|September 1, 2014|
Previously published on August 28, 2014
Patterson v. Domino’s Pizza, LLC, No. S204543 (August 28, 2014): On August 28, 2014, the California Supreme Court issued a decision holding that a franchisor that did not exhibit the characteristics of an “employer” was not vicariously liable for the wrongful conduct that one franchisee employee directed toward another franchisee employee. The state high court held that Domino’s Pizza, LLC, the franchisor, did not have the right or duty to control the employment of the franchisee’s employees or the franchisee’s personnel matters and was not involved in the franchisee’s day-to-day decisions involving the hiring, supervision, and discipline of the franchisee’s employees. Thus, the court found that the franchisor cannot be held liable for the conduct of an employee of the franchisee.

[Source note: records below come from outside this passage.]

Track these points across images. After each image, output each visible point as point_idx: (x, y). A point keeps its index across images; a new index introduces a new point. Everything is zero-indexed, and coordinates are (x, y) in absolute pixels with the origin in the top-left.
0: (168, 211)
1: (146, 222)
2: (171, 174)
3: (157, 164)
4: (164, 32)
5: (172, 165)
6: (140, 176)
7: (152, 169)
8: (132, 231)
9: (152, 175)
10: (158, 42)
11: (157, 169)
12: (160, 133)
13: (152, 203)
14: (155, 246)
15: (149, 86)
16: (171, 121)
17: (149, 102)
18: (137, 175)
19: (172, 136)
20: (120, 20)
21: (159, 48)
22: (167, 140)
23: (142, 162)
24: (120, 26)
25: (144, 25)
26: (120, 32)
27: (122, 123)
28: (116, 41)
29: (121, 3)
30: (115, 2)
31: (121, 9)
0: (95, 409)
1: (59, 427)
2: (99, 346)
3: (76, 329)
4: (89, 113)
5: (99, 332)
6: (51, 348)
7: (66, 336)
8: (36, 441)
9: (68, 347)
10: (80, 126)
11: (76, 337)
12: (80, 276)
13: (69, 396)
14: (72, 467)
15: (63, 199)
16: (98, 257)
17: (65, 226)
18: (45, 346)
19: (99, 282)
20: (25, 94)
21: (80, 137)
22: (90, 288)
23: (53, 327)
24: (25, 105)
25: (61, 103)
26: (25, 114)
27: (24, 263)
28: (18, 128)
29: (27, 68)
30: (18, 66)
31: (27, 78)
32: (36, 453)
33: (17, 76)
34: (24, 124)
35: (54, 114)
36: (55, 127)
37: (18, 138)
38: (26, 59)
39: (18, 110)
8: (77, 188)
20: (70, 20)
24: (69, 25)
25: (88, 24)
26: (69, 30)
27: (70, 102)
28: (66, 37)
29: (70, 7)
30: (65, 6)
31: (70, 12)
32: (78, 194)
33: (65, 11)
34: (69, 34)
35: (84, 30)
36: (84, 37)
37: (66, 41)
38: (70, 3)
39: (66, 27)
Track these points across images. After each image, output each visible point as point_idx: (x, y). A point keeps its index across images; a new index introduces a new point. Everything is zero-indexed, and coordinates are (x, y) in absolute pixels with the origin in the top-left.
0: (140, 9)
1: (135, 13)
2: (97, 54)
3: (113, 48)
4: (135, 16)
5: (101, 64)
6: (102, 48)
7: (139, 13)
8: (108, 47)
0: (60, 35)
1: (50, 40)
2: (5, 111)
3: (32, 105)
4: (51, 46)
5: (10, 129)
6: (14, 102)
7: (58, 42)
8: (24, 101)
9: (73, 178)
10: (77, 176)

Sui Juris, LLC owned a Domino’s Pizza franchise. One of the franchise’s employees filed a lawsuit under California’s Fair Employment and Housing Act alleging sexual harassment by a supervisor and failure to take reasonable steps to avoid harassment, among other claims. The employee filed the lawsuit against both the franchisee, Sui Juris, LLC, as well as the franchisor, Domino’s Pizza, LLC.
In November 2010, Domino’s Pizza requested a dismissal of the suit. Domino’s Pizza argued that there was no employment relationship between Domino’s Pizza and the franchisee’s employees and, therefore, that it cannot be held vicariously liable for a franchisee supervisor’s misconduct toward an employee.

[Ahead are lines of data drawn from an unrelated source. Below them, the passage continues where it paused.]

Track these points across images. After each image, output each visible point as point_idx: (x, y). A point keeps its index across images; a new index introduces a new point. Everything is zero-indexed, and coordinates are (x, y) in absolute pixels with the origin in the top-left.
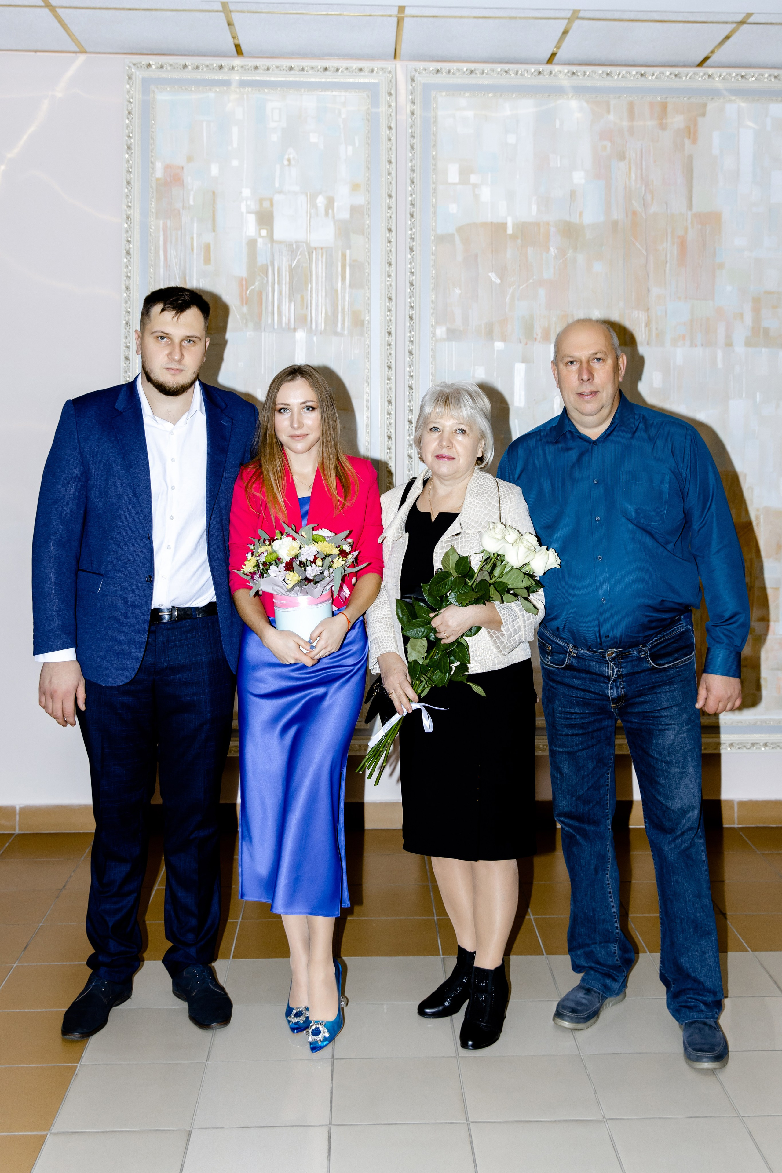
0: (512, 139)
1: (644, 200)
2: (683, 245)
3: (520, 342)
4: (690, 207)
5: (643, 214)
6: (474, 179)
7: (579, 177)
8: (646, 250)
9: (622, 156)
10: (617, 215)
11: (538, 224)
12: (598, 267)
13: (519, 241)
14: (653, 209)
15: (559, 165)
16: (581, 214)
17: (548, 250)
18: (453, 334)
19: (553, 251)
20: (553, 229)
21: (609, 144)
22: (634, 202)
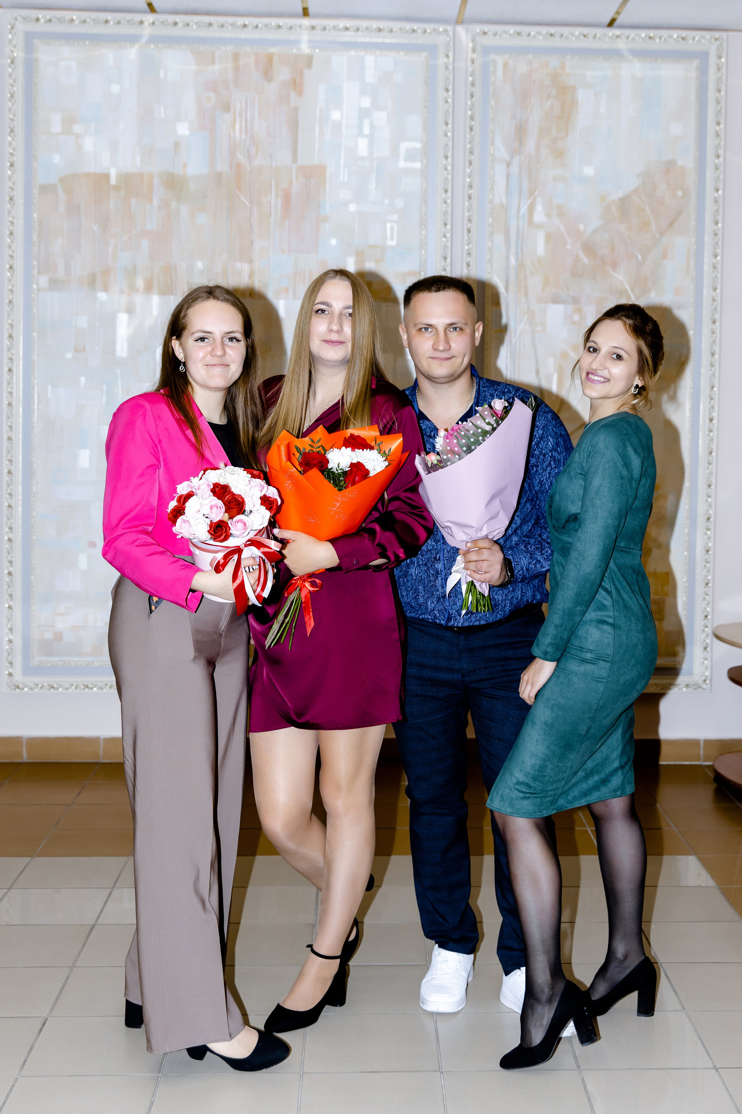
0: (115, 89)
1: (248, 152)
2: (287, 197)
3: (123, 293)
4: (295, 159)
5: (248, 167)
6: (77, 129)
7: (183, 129)
8: (250, 203)
9: (227, 108)
10: (223, 167)
11: (141, 175)
12: (202, 219)
13: (122, 192)
14: (258, 161)
15: (163, 115)
16: (185, 165)
17: (151, 201)
18: (55, 284)
19: (156, 202)
20: (156, 181)
21: (213, 95)
22: (238, 154)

The trial court determined that Domino’s Pizza did not control the day-to-day operations and employment practices of Sui Juris and dismissed the suit. The California Court of Appeal disagreed with the trial court on the basis that the franchise contract and a manager’s guide that was provided to franchisees by Domino’s Pizza raised some issue of fact as to whether Sui Juris had “managerial independence” in operating the store. Therefore, the Court of Appeal reversed the dismissal. Domino’s Pizza appealed the decision.
On appeal, the California Supreme Court disagreed with the Court of Appeal and sided with the franchisor. The court found that the facts do not show that Domino’s Pizza exhibited characteristics of an employer by asserting control over the franchisee’s personnel decisions. In fact, the state high court noted, “there was considerable, essentially uncontradicted evidence that the franchisee made day-to-day decisions involving the hiring, supervision, and disciplining of his employees.” The court held that since Domino’s Pizza did not have the right or duty to control employment or personnel matters for Sui Juris, it cannot be held liable for the actions of Sui Juris’s supervisor toward another employee. The court clarified that its decision does not imply that franchisors can never be held accountable for harassment at franchise locations. The court also emphasized that a franchisor that imposes and enforces “a uniform marketing and operational plan cannot automatically” be held responsible for the wrongful actions of a franchisee’s employee.
According to Thomas M. McInerney, the managing shareholder of the San Francisco office of Ogletree Deakins, “This is a welcome decision on the hotly contested issue of when franchisors are liable for acts of employees working at a franchisee. The California Supreme Court’s thoughtful, reasoned decision correctly appreciates the operational reality that it is the franchisees, not the franchisors, that make the day-to-day decisions involving employment issues at the franchise level. As a result, the franchisees are generally the sole ‘employer’ of the employees, at least as that term has been generally understood for decades.”
McInerney also noted that the California Supreme Court’s decision stands in stark contrast to current efforts by the National Labor Relations Board’s General Counsel to hold franchisors liable for the alleged unfair labor practices of franchisees, despite long-established precedent to the contrary.